• Data for the task
==============================
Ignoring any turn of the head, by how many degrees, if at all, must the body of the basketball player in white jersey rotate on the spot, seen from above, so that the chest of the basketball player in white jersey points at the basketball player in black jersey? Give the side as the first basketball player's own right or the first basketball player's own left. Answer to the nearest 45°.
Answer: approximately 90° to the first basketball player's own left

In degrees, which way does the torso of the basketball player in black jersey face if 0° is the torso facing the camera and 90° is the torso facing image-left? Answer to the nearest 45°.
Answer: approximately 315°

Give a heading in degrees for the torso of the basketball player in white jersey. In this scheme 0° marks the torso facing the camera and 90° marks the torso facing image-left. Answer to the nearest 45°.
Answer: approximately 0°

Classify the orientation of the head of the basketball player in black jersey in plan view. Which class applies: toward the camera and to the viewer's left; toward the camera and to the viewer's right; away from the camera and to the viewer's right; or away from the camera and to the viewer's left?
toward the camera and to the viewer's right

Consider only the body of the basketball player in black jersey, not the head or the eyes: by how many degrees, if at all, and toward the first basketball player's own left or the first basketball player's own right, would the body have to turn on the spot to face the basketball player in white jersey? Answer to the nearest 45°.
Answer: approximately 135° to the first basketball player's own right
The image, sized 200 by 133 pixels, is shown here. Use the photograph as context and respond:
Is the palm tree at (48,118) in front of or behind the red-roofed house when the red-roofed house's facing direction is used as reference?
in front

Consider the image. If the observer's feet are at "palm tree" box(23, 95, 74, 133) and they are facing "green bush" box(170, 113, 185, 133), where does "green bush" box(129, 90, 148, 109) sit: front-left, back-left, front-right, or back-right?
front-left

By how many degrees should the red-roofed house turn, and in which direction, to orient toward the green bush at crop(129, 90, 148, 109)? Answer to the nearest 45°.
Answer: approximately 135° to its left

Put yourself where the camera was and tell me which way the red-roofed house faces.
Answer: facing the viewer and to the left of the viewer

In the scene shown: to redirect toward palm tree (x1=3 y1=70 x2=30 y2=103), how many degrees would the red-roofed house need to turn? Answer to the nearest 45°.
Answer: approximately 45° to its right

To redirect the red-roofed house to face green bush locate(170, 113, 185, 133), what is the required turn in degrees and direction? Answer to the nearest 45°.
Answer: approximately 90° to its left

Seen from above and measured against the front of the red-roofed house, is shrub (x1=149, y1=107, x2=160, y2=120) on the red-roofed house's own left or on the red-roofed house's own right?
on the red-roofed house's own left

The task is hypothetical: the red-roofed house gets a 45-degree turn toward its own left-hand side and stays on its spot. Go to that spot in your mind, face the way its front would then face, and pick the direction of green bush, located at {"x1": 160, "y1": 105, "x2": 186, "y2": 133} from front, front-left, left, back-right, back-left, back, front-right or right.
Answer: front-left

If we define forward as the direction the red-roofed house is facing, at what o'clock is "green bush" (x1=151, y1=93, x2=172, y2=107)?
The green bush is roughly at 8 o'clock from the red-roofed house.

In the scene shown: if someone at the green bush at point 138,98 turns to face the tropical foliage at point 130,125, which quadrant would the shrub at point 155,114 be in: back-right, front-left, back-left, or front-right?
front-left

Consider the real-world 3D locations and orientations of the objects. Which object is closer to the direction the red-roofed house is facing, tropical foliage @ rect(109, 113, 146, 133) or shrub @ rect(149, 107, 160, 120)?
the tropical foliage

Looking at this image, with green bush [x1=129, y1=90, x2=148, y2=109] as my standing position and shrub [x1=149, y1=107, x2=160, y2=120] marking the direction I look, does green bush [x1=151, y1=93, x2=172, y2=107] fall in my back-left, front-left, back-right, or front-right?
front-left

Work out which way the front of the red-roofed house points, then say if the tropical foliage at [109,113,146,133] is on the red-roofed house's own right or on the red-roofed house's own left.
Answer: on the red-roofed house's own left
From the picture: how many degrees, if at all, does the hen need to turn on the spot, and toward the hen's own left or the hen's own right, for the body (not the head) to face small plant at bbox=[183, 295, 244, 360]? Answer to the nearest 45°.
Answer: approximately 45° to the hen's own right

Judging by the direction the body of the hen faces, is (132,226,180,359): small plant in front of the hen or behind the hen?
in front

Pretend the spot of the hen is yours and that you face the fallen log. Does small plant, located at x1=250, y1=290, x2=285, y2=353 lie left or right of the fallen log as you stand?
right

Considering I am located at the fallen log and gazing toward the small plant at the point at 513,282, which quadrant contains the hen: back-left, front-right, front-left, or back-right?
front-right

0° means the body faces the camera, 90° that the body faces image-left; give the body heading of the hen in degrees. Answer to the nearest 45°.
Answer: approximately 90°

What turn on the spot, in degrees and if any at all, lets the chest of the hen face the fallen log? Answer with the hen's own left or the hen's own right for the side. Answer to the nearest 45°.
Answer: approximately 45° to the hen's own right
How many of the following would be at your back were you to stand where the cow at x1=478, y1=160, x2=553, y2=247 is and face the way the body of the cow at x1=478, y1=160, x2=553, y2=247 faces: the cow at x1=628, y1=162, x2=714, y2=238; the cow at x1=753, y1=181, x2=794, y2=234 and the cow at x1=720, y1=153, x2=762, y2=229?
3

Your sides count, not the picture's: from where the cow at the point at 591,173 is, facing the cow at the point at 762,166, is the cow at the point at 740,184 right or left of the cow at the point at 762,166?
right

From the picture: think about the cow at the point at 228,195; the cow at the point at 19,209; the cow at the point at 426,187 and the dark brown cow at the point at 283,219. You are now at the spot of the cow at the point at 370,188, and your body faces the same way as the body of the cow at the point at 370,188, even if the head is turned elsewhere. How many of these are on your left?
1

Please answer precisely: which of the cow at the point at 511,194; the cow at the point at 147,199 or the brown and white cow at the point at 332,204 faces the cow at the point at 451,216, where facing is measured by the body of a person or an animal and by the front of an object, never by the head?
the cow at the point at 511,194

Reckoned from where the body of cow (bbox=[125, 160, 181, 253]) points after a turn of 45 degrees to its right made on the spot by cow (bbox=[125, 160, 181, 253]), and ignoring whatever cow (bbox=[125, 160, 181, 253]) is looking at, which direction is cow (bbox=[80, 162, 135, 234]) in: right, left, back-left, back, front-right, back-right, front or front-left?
==============================
• Work instruction
Please copy out every entry exactly, with nothing omitted.

• Answer to this exercise
Ignoring any turn of the head, by how many degrees, if at all, must the body of the basketball player in white jersey rotate on the spot, seen from above, so that the chest of the basketball player in white jersey points at the basketball player in black jersey? Give the side as the first basketball player's own right or the first basketball player's own left. Answer to the nearest 45°.
Answer: approximately 90° to the first basketball player's own left

In degrees, which way does the torso of the basketball player in black jersey face if 0° is the torso facing the camera and 90° is the torso facing image-left? Answer to the nearest 45°.
Answer: approximately 315°

Give a heading in degrees for the torso of the basketball player in white jersey. In this scheme 0° marks the torso facing the camera and 90° marks the torso facing image-left. Answer to the nearest 45°.
Answer: approximately 0°

Classify the orientation of the head of the basketball player in black jersey in plan view. Which class applies: toward the camera and to the viewer's left; toward the camera and to the viewer's right; away from the camera and to the viewer's right; or away from the camera and to the viewer's left?
toward the camera and to the viewer's right

Consider only the body of the basketball player in black jersey, not the head or the eyes: by how many degrees, if at all, and toward the first basketball player's own left or the first basketball player's own right, would the body have to turn on the spot to face the basketball player in white jersey? Answer to the nearest 45°.
Answer: approximately 135° to the first basketball player's own right
The image, sized 200 by 133 pixels, is shown here. Use the photograph as context and respond:
Is the palm tree at (48,118) in front of or behind the red-roofed house when the red-roofed house's facing direction is used as reference?
in front

Consider the image. If the observer's feet are at "palm tree" box(23, 95, 74, 133) and they are facing "green bush" box(170, 113, 185, 133), where does "green bush" box(129, 90, 148, 109) sit: front-left, back-left, front-right, or back-right?
front-left

By how many degrees should the red-roofed house turn, and in which direction, to orient toward the green bush at crop(129, 90, 148, 109)? Answer to the nearest 45°.
Answer: approximately 135° to its left

Put yourself where the camera was and tell me which way the red-roofed house faces.
Answer: facing the viewer and to the left of the viewer

In the scene shown: to redirect toward palm tree (x1=3 y1=70 x2=30 y2=103), how many degrees would the red-roofed house need to turn? Answer to the nearest 45°.
Answer: approximately 45° to its right

To redirect the red-roofed house to face green bush locate(170, 113, 185, 133), what is the required turn in degrees and direction? Answer to the nearest 45°.
Answer: approximately 90° to its left

Seen from above and measured against the front of the red-roofed house, is shrub (x1=149, y1=107, x2=160, y2=120) on the red-roofed house's own left or on the red-roofed house's own right?
on the red-roofed house's own left

The task is hypothetical: the red-roofed house gets a 45-degree turn toward its own left-hand side and stays on its spot. Go to that spot in your mind, face the way its front would then face, and pick the direction of green bush, located at {"x1": 160, "y1": 105, "x2": 186, "y2": 133} from front, front-left, left, back-right, back-left, back, front-right or right.
Answer: front-left

If we define forward as the direction the red-roofed house is facing, at what o'clock is "green bush" (x1=151, y1=93, x2=172, y2=107)?
The green bush is roughly at 8 o'clock from the red-roofed house.

In the scene shown: if someone at the green bush at point 138,98 turns to face the tropical foliage at point 130,125, which quadrant would the shrub at point 155,114 be in: back-right, front-left, back-left, or front-right?
front-left

Consider the real-world 3D locations and orientations of the objects. Which object is closer to the direction the red-roofed house is facing, tropical foliage @ rect(109, 113, 146, 133) or shrub @ rect(149, 107, 160, 120)?
the tropical foliage

Looking at this image, with green bush [x1=129, y1=90, x2=148, y2=109] as my standing position and shrub [x1=149, y1=107, x2=160, y2=120] marking the direction I look, does green bush [x1=151, y1=93, x2=172, y2=107] fall in my back-left, front-left, back-right, or front-right?
front-left

Work out which way the front of the red-roofed house points, then say if the tropical foliage at [109,113,146,133] is on the red-roofed house's own right or on the red-roofed house's own left.
Answer: on the red-roofed house's own left
From the picture: how many degrees, if at all, does the hen need to turn on the spot, and toward the hen's own left or the hen's own right, for the body (not the head) to face small plant at bbox=[183, 295, 244, 360]? Answer to the nearest 45°.
Answer: approximately 45° to the hen's own right

Judging by the direction the body of the hen faces, is (132,226,180,359): small plant in front of the hen or behind the hen?
in front

Pretend the spot of the hen is yours and that you face the fallen log. Does small plant, located at x1=250, y1=290, x2=285, y2=353 lie left or right of the fallen log as you stand?
right

Considering I am located at the fallen log and gazing toward the small plant at the point at 513,282, which quadrant contains the hen: back-left, front-right, front-left, or back-right?
front-right

0° means the body faces the camera, 90° that the body faces image-left; give the body heading of the hen in degrees. Answer to the nearest 45°.
Answer: approximately 90°

What turn on the spot, in degrees and if any at all, lets the chest of the hen face the fallen log? Answer with the hen's own left or the hen's own right for the side. Answer to the nearest 45°.
Answer: approximately 45° to the hen's own right
How many of the following would be at your back were you to stand where the cow at x1=478, y1=160, x2=553, y2=247 is and face the way the body of the cow at x1=478, y1=160, x2=553, y2=247 faces: the cow at x1=628, y1=162, x2=714, y2=238; the cow at x1=753, y1=181, x2=794, y2=234 and the cow at x1=720, y1=153, x2=762, y2=229?
3

Your sides count, not the picture's: from where the cow at the point at 591,173 is, facing the cow at the point at 762,166, is the cow at the point at 740,184 right or left of the cow at the point at 762,166?
right

From the picture: think about the cow at the point at 228,195; the cow at the point at 19,209; the cow at the point at 426,187 and the dark brown cow at the point at 283,219. You are now at the spot of the cow at the point at 370,188, and your body faces the same way as the body of the cow at the point at 370,188, even if the head is turned elsewhere. How many of these are on your left?
1

Please answer precisely: which of the cow at the point at 511,194; the cow at the point at 147,199 or the brown and white cow at the point at 332,204 faces the cow at the point at 451,216, where facing is measured by the body of a person or an animal and by the front of an object, never by the head?
the cow at the point at 511,194

Reckoned from where the body of cow (bbox=[125, 160, 181, 253]) points after a turn of 45 degrees to its right made on the spot by cow (bbox=[125, 160, 181, 253]), and ignoring whatever cow (bbox=[125, 160, 181, 253]) is looking at, which direction is cow (bbox=[80, 162, 135, 234]) in: right, left, back-left, back, front-right, back-right, front or front-left?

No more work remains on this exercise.